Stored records
____________________
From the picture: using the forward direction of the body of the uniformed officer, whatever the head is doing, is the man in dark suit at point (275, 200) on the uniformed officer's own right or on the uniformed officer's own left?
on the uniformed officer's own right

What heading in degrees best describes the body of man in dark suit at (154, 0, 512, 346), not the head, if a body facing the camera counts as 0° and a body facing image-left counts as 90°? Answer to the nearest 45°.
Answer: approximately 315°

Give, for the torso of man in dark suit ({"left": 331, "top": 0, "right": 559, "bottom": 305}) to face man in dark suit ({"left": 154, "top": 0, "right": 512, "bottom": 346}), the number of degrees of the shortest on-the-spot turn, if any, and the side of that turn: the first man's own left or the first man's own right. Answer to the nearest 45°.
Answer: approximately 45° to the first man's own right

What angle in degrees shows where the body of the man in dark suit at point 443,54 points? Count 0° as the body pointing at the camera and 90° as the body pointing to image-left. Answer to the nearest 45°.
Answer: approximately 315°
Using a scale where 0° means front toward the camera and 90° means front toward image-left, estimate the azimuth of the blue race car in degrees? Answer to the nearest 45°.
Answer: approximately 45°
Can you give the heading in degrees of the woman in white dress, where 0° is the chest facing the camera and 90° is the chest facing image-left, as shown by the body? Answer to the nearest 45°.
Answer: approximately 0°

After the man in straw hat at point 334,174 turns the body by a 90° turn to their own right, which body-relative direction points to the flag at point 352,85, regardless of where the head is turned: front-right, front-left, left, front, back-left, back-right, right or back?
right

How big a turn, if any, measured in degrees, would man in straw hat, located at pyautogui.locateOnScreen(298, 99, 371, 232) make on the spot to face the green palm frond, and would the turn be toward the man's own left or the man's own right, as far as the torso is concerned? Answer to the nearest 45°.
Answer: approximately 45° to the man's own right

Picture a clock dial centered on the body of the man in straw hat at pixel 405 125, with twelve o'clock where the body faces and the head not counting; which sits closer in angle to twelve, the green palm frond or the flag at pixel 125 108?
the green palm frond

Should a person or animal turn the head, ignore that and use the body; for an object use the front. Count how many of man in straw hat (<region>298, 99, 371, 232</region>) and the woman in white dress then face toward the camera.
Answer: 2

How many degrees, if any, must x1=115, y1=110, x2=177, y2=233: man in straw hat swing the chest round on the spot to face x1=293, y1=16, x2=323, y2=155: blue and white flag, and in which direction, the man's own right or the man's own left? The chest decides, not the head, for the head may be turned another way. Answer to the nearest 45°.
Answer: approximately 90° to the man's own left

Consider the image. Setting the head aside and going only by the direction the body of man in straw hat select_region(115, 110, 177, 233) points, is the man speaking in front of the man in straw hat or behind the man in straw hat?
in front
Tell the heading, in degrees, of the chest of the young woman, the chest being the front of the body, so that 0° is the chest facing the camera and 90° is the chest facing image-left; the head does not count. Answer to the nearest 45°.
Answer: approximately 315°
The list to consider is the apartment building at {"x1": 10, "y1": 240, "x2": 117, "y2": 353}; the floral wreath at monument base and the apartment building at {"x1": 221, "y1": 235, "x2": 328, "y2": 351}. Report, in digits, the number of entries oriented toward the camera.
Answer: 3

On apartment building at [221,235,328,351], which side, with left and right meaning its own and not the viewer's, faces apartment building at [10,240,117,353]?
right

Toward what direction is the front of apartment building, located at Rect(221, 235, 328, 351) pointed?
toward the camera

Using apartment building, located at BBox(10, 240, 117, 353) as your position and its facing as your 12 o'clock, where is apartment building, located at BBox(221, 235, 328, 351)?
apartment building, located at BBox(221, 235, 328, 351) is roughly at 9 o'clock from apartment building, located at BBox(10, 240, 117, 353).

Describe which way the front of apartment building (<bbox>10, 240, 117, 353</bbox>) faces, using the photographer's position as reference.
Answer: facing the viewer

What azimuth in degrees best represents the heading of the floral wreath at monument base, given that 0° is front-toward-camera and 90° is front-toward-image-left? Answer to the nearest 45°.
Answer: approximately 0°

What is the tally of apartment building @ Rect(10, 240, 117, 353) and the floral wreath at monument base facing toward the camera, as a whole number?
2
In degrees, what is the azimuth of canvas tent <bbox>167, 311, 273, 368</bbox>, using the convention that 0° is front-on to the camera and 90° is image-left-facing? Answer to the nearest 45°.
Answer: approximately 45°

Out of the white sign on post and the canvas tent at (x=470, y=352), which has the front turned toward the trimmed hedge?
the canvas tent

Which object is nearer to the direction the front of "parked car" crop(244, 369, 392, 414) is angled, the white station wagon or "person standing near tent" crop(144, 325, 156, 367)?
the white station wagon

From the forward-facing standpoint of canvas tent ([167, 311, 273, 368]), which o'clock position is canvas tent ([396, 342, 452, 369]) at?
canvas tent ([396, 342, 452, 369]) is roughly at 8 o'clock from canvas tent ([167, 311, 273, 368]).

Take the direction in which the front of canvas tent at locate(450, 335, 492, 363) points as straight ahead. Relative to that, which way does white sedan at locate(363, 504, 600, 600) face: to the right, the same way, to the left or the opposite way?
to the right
____________________
**WHAT TO WORK ON:**
Copy out every item above word for word, keeping each line as it appears.

**REPLY TO THE EXERCISE:**
From the picture: using the forward direction of the body of the uniformed officer, whatever the head is doing, is the man in dark suit at point (275, 200) on the uniformed officer's own right or on the uniformed officer's own left?
on the uniformed officer's own right

What heading in degrees best describes the body of man in dark suit at (154, 0, 512, 346), not the head, if a body facing the camera counts as 0° and a body facing image-left counts as 90°? Answer to the nearest 45°.
Answer: approximately 315°

Give, for the torso of man in dark suit ({"left": 331, "top": 0, "right": 559, "bottom": 305}) to face man in dark suit ({"left": 154, "top": 0, "right": 512, "bottom": 346}), the number of degrees of the shortest on-the-spot turn, if any, and the side of that turn: the first man's own left or the first man's own right. Answer to the nearest 45°.
Answer: approximately 45° to the first man's own right

What angle in degrees shows where the body of the man in dark suit at point 443,54 points? Count 0° as the body pointing at the camera and 90° as the body pointing to image-left. Answer to the nearest 45°.
Answer: approximately 315°
Using a scale where 0° means front toward the camera and 90° means front toward image-left, estimate the azimuth of the blue race car in degrees? Answer to the nearest 45°.
Answer: approximately 45°
Can you give the heading in degrees of the woman in white dress, where 0° is the chest facing the camera and 90° is the chest facing image-left, as shown by the body? Answer to the nearest 45°.
Answer: approximately 0°

After the man in straw hat at point 334,174 turns the body by a 90° turn to their own right, which body-relative direction points to the flag at point 352,85, regardless of where the head is turned: front-right, front-left, left, front, back-left, back-right, right or back?
right

How big a turn, if any, measured in degrees, would man in straw hat, located at pyautogui.locateOnScreen(298, 99, 371, 232) make on the spot to face the green palm frond, and would the turn be toward the man's own left or the man's own right, as far as the torso is concerned? Answer to the nearest 45°.
Answer: approximately 45° to the man's own right

Picture a clock dial centered on the body of the man in straw hat at pixel 405 125, with twelve o'clock where the body faces and the head not counting; which sits closer in angle to twelve, the green palm frond or the flag at pixel 125 108?
the green palm frond

Should a person or animal turn the head, ignore that and use the body; for an object use the front. Count how many of man in straw hat (<region>298, 99, 371, 232</region>) and the woman in white dress then face toward the camera.
Answer: 2

How many degrees, if any, must x1=115, y1=110, x2=177, y2=233: man in straw hat swing the chest round on the spot to face x1=293, y1=16, x2=323, y2=155: blue and white flag, and in which direction, the man's own right or the man's own left? The chest decides, not the head, for the head may be turned another way. Answer to the nearest 45°.
Answer: approximately 90° to the man's own left

Consider the image. Setting the head aside and going only by the direction the body of man in straw hat select_region(115, 110, 177, 233) points, is the man speaking in front of the man in straw hat or behind the man in straw hat?
in front
Tell the heading, in degrees, of the chest of the young woman, the chest being the front of the body, so that 0° is the chest facing the camera and 90° is the chest facing image-left; the head does not count. Answer to the nearest 45°.
Answer: approximately 315°
The list to consider is the apartment building at {"x1": 10, "y1": 240, "x2": 117, "y2": 353}; the floral wreath at monument base and the apartment building at {"x1": 221, "y1": 235, "x2": 328, "y2": 351}. Report, in digits, the number of entries oriented toward the camera.
Answer: 3

On apartment building at [221,235,328,351], which side, with left and right meaning its own and not the viewer's, faces apartment building at [10,240,117,353]?
right

Toward what direction is the front of apartment building, located at Rect(221, 235, 328, 351) pointed?
toward the camera

Using apartment building, located at BBox(10, 240, 117, 353) as your position and its facing as your 12 o'clock, where is apartment building, located at BBox(221, 235, 328, 351)?
apartment building, located at BBox(221, 235, 328, 351) is roughly at 9 o'clock from apartment building, located at BBox(10, 240, 117, 353).

Describe which way the front of apartment building (<bbox>10, 240, 117, 353</bbox>) faces, using the photographer's position as reference.
Answer: facing the viewer

What azimuth in degrees best represents the heading of the floral wreath at monument base, given that 0° is front-toward-camera and 90° is front-toward-image-left? Answer to the nearest 45°.
Answer: approximately 0°

What is the tally of apartment building @ Rect(10, 240, 117, 353) and the floral wreath at monument base facing toward the camera, as a whole number?
2
In degrees, what is the azimuth of canvas tent <bbox>167, 311, 273, 368</bbox>, using the convention that 0° is front-on to the camera and 90° is image-left-facing? Answer to the nearest 45°.
Answer: approximately 45°

Out of the white sign on post and the canvas tent at (x=470, y=352), which has the front turned toward the trimmed hedge?
the canvas tent

Which object is nearer to the direction the front of "parked car" crop(244, 369, 392, 414) is angled, the white station wagon or "person standing near tent" crop(144, 325, 156, 367)?
the white station wagon

From the forward-facing standpoint of canvas tent ([167, 311, 273, 368]), which o'clock position is canvas tent ([396, 342, 452, 369]) at?
canvas tent ([396, 342, 452, 369]) is roughly at 8 o'clock from canvas tent ([167, 311, 273, 368]).

Take the direction in which the front of canvas tent at locate(450, 335, 492, 363) points as straight ahead. Relative to that, which way does white sedan at locate(363, 504, 600, 600) face: to the right, the same way, to the left or the opposite way?
to the right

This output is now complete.